Well, I read your comment and I was all set to come back and say "It's doing what it's supposed to be doing and you can't change it anyways, so don't worry about it," but then I did some reading.
For the Zaurus I can say with relative certainty that it really is freeing cache just fine exactly when it needs to. Linux is much more agressive about disk caching than other operating systems and it can make people used to other operating systems nervous to see so little memory marked as free. So, you really don't need to worry about it. The 2.6 kernel has some nice options for tuning the VM system through /proc/sys/vm/ , but 2.4 doesn't seem to have that kind of stuff exposed.

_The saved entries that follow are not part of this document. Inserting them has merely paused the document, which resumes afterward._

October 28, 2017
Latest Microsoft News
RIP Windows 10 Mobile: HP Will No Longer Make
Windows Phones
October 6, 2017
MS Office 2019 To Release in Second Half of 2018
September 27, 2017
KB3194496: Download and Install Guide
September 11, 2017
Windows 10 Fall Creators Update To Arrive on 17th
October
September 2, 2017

If you're really concerned about it you might be able to do some basic tuning by looking at information on
this page.
On your FC4 machine it's an entirely different case for two reasons:
1) The 2.6 kernel has all sorts of neat VM tuning parameters
2) The presence of swap
If you want less cache because you want to reduce how often it swaps out you can tune the "swappiness" value by doing:
CODE
echo 60 > /proc/sys/vm/swappiness
Instead of 60 put different values between 0 and 100. At 0 the kernel will avoid swapping until it's really necessary. At 100 it will swap whenever it seems like a good idea to do so. Experiment however much you want since your settings will get put back to default (probably 60) when you reboot. The swappiness value is really a personal choice on a desktop. Basically it's a tradeoff between having a nice big disk cache (start open office, close it, open it again and it shows up instantly since it was still in cache) and not having to hit swap too often. If you really just want to see a bigger number next to "free memory" there's another setting to change called min_free_kbytes. It sets how much memory the kernel will keep for itself. This is almost certainly not something you want to change unless you're having problems with things living in kernel space not being able to allocate memory. Like all settings in /proc however it goes away on reboot, so go crazy.
CODE
echo 8192 > /proc/sys/vm/min_free_kbytes
Anyways, my take on all this is that any memory that's called "free" might as well be called "wasted." Linux takes the same view on this and thus tries to do something useful (cache) with any memory that would otherwise just sit there unused.